I find holidays to be one of life’s stressful events and I know I’m not alone.
A good friend of mine once confessed that she didn’t really like holidays at all and “felt funny” the whole time she was away. Being the possessor of pale skin she didn’t do well in the sun, couldn’t swim, disliked sleeping in strange beds and had a family of picky eaters. What’s more being the stay-at-home mum of the house she did all the packing beforehand and all the washing afterwards.
Sometimes I think I’d be fine if we booked last minute – like the day before – threw everything into a small bag each and used matter transfer technology to get to our destination.

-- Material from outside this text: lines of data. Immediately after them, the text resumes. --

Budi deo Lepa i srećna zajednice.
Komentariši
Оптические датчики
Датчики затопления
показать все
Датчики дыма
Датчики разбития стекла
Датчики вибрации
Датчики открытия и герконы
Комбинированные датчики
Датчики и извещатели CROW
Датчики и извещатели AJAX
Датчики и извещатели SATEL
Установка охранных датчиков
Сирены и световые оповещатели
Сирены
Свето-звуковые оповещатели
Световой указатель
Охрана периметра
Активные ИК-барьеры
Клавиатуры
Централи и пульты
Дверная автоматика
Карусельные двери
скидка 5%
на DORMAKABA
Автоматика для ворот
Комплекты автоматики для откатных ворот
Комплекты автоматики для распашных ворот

It’s the build-up that gets to me, the weeks of anticipation looking forward to these two precious weeks when we’re free of work and responsibility, cooking, cleaning and daily routine.
I want everything to be perfect, our suitcases neatly packed with freshly laundered clothes, Factor 30 sun lotion and enough shampoo to lather up a woolly mammoth. My wash bag alone takes a whole day of preparation – mosquito repellent, after sun lotion, eye cream, day cream, night cream, aspirin, vitamin C tablets, travel sick tablets, tea tree oil, nail varnish remover, fake tanner, etc, etc.
I feel exhausted just thinking about it because, as seems to happen every year, I’ve also come down with something and feel a bit flu-y.
The Man says the reason I get myself worked up into a ball of stress and anxiety is that I’m too high maintenance.
Do I really need four pairs of flip-flops, nail varnish to match each outfit and jewellery to co-ordinate?
Well, yes I do, I tell him. I also need a hair appointment the week before in order to keep my roots looking good and a pedicure.
Then there’s the waxing, the personal shopping for Secondborn and the annual quest to find a pair of shorts that won’t make me look like a boy in lederhosen/fat/knobbly-kneed.
And, let’s not forget that the house has to be left clean and tidy for the cat-sitters.
The night before a holiday I rarely sleep because I’m mentally ticking off things on my packing list.
Only when I’ve been in my hotel room for a few hours do I start to relax. And then, because I’m on a Stelfox family holiday, up goes the cry “let’s go canoeing/snorkelling/climbing/white water rafting” and I really don’t have time to worry about anything much at all.
Which, I guess, is what holidays are all about.